## Requirement
Copy all records verbatim, images excluded.

(Exercise inputs begins)

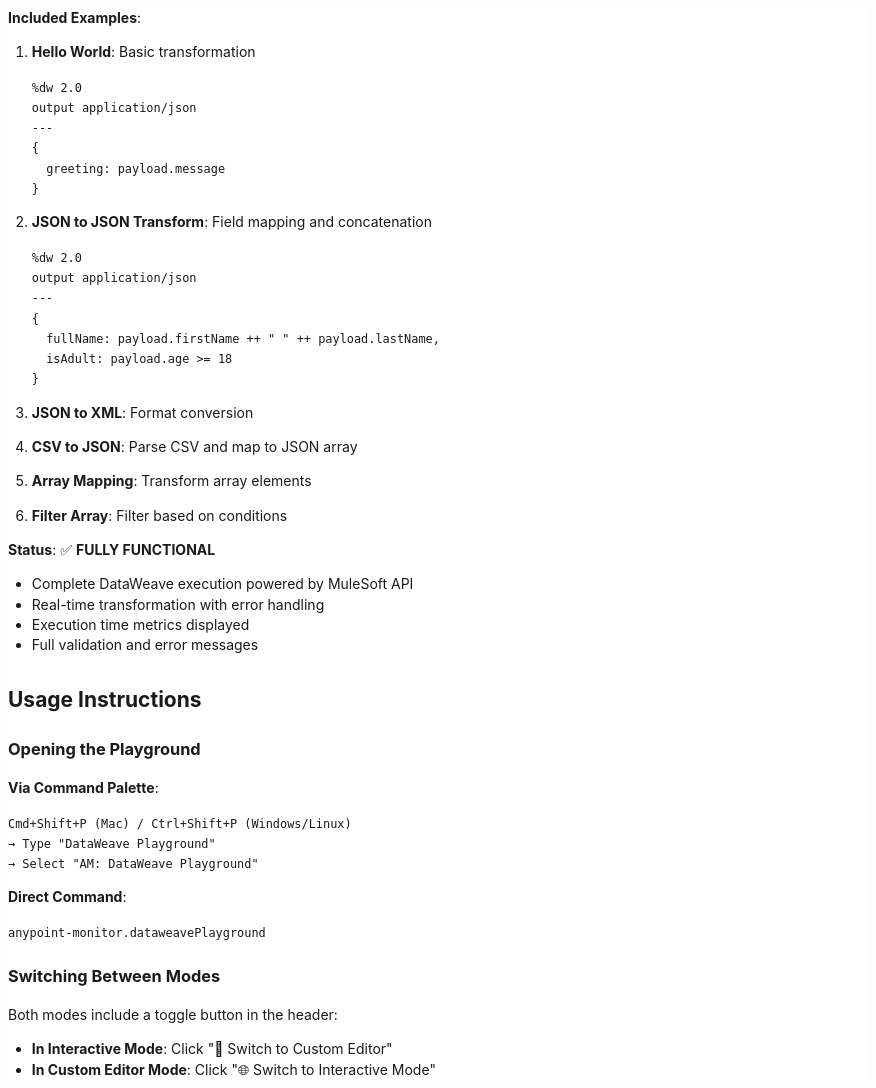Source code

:**Included Examples**:

1. **Hello World**: Basic transformation
   ```dataweave
   %dw 2.0
   output application/json
   ---
   {
     greeting: payload.message
   }
   ```

2. **JSON to JSON Transform**: Field mapping and concatenation
   ```dataweave
   %dw 2.0
   output application/json
   ---
   {
     fullName: payload.firstName ++ " " ++ payload.lastName,
     isAdult: payload.age >= 18
   }
   ```

3. **JSON to XML**: Format conversion
4. **CSV to JSON**: Parse CSV and map to JSON array
5. **Array Mapping**: Transform array elements
6. **Filter Array**: Filter based on conditions

**Status**: ✅ **FULLY FUNCTIONAL**
- Complete DataWeave execution powered by MuleSoft API
- Real-time transformation with error handling
- Execution time metrics displayed
- Full validation and error messages

## Usage Instructions

### Opening the Playground

**Via Command Palette**:
```
Cmd+Shift+P (Mac) / Ctrl+Shift+P (Windows/Linux)
→ Type "DataWeave Playground"
→ Select "AM: DataWeave Playground"
```

**Direct Command**:
```
anypoint-monitor.dataweavePlayground
```

### Switching Between Modes

Both modes include a toggle button in the header:
- **In Interactive Mode**: Click "🎨 Switch to Custom Editor"
- **In Custom Editor Mode**: Click "🌐 Switch to Interactive Mode"
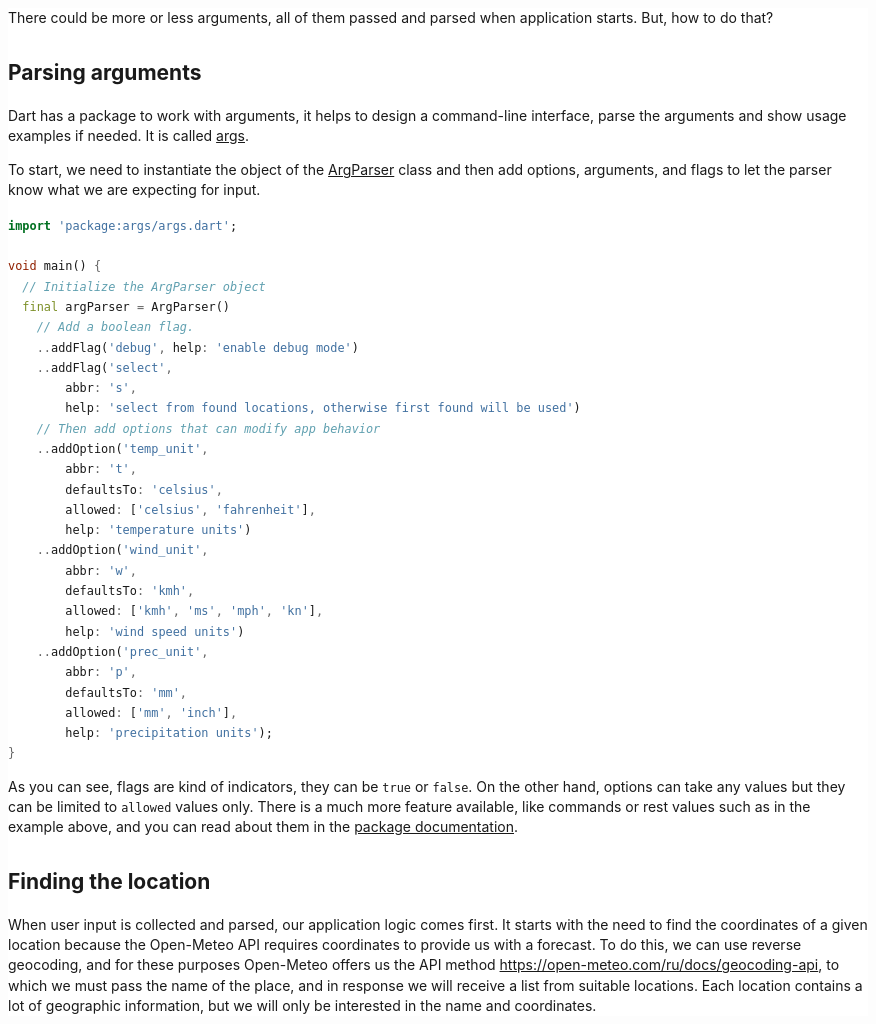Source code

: There could be more or less arguments, all of them passed and parsed when application starts. But, how to do that?

## Parsing arguments

Dart has a package to work with arguments, it helps to design a command-line interface, parse the arguments and show usage examples if needed. It is called [args](https://pub.dev/packages/args).

To start, we need to instantiate the object of the [ArgParser](https://pub.dev/documentation/args/latest/args/ArgParser-class.html) class and then add options, arguments, and flags to let the parser know what we are expecting for input.

```dart
import 'package:args/args.dart';

void main() {
  // Initialize the ArgParser object
  final argParser = ArgParser()
    // Add a boolean flag.
    ..addFlag('debug', help: 'enable debug mode')
    ..addFlag('select',
        abbr: 's',
        help: 'select from found locations, otherwise first found will be used')
    // Then add options that can modify app behavior
    ..addOption('temp_unit',
        abbr: 't',
        defaultsTo: 'celsius',
        allowed: ['celsius', 'fahrenheit'],
        help: 'temperature units')
    ..addOption('wind_unit',
        abbr: 'w',
        defaultsTo: 'kmh',
        allowed: ['kmh', 'ms', 'mph', 'kn'],
        help: 'wind speed units')
    ..addOption('prec_unit',
        abbr: 'p',
        defaultsTo: 'mm',
        allowed: ['mm', 'inch'],
        help: 'precipitation units');
}
```

As you can see, flags are kind of indicators, they can be `true` or `false`. On the other hand, options can take any values but they can be limited to `allowed` values only. There is a much more feature available, like commands or rest values such as in the example above, and you can read about them in the [package documentation](https://pub.dev/packages/args).

## Finding the location

When user input is collected and parsed, our application logic comes first. It starts with the need to find the coordinates of a given location because the Open-Meteo API requires coordinates to provide us with a forecast. To do this, we can use reverse geocoding, and for these purposes Open-Meteo offers us the API method https://open-meteo.com/ru/docs/geocoding-api, to which we must pass the name of the place, and in response we will receive a list from suitable locations. Each location contains a lot of geographic information, but we will only be interested in the name and coordinates.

(Exercise inputs ends)

## Answer for this exercise
Source code

:**Included Examples**:

1. **Hello World**: Basic transformation
   ```dataweave
   %dw 2.0
   output application/json
   ---
   {
     greeting: payload.message
   }
   ```

2. **JSON to JSON Transform**: Field mapping and concatenation
   ```dataweave
   %dw 2.0
   output application/json
   ---
   {
     fullName: payload.firstName ++ " " ++ payload.lastName,
     isAdult: payload.age >= 18
   }
   ```

3. **JSON to XML**: Format conversion
4. **CSV to JSON**: Parse CSV and map to JSON array
5. **Array Mapping**: Transform array elements
6. **Filter Array**: Filter based on conditions

**Status**: ✅ **FULLY FUNCTIONAL**
- Complete DataWeave execution powered by MuleSoft API
- Real-time transformation with error handling
- Execution time metrics displayed
- Full validation and error messages

## Usage Instructions

### Opening the Playground

**Via Command Palette**:
```
Cmd+Shift+P (Mac) / Ctrl+Shift+P (Windows/Linux)
→ Type "DataWeave Playground"
→ Select "AM: DataWeave Playground"
```

**Direct Command**:
```
anypoint-monitor.dataweavePlayground
```

### Switching Between Modes

Both modes include a toggle button in the header:
- **In Interactive Mode**: Click "🎨 Switch to Custom Editor"
- **In Custom Editor Mode**: Click "🌐 Switch to Interactive Mode"
Source code

: There could be more or less arguments, all of them passed and parsed when application starts. But, how to do that?

## Parsing arguments

Dart has a package to work with arguments, it helps to design a command-line interface, parse the arguments and show usage examples if needed. It is called [args](https://pub.dev/packages/args).

To start, we need to instantiate the object of the [ArgParser](https://pub.dev/documentation/args/latest/args/ArgParser-class.html) class and then add options, arguments, and flags to let the parser know what we are expecting for input.

```dart
import 'package:args/args.dart';

void main() {
  // Initialize the ArgParser object
  final argParser = ArgParser()
    // Add a boolean flag.
    ..addFlag('debug', help: 'enable debug mode')
    ..addFlag('select',
        abbr: 's',
        help: 'select from found locations, otherwise first found will be used')
    // Then add options that can modify app behavior
    ..addOption('temp_unit',
        abbr: 't',
        defaultsTo: 'celsius',
        allowed: ['celsius', 'fahrenheit'],
        help: 'temperature units')
    ..addOption('wind_unit',
        abbr: 'w',
        defaultsTo: 'kmh',
        allowed: ['kmh', 'ms', 'mph', 'kn'],
        help: 'wind speed units')
    ..addOption('prec_unit',
        abbr: 'p',
        defaultsTo: 'mm',
        allowed: ['mm', 'inch'],
        help: 'precipitation units');
}
```

As you can see, flags are kind of indicators, they can be `true` or `false`. On the other hand, options can take any values but they can be limited to `allowed` values only. There is a much more feature available, like commands or rest values such as in the example above, and you can read about them in the [package documentation](https://pub.dev/packages/args).

## Finding the location

When user input is collected and parsed, our application logic comes first. It starts with the need to find the coordinates of a given location because the Open-Meteo API requires coordinates to provide us with a forecast. To do this, we can use reverse geocoding, and for these purposes Open-Meteo offers us the API method https://open-meteo.com/ru/docs/geocoding-api, to which we must pass the name of the place, and in response we will receive a list from suitable locations. Each location contains a lot of geographic information, but we will only be interested in the name and coordinates.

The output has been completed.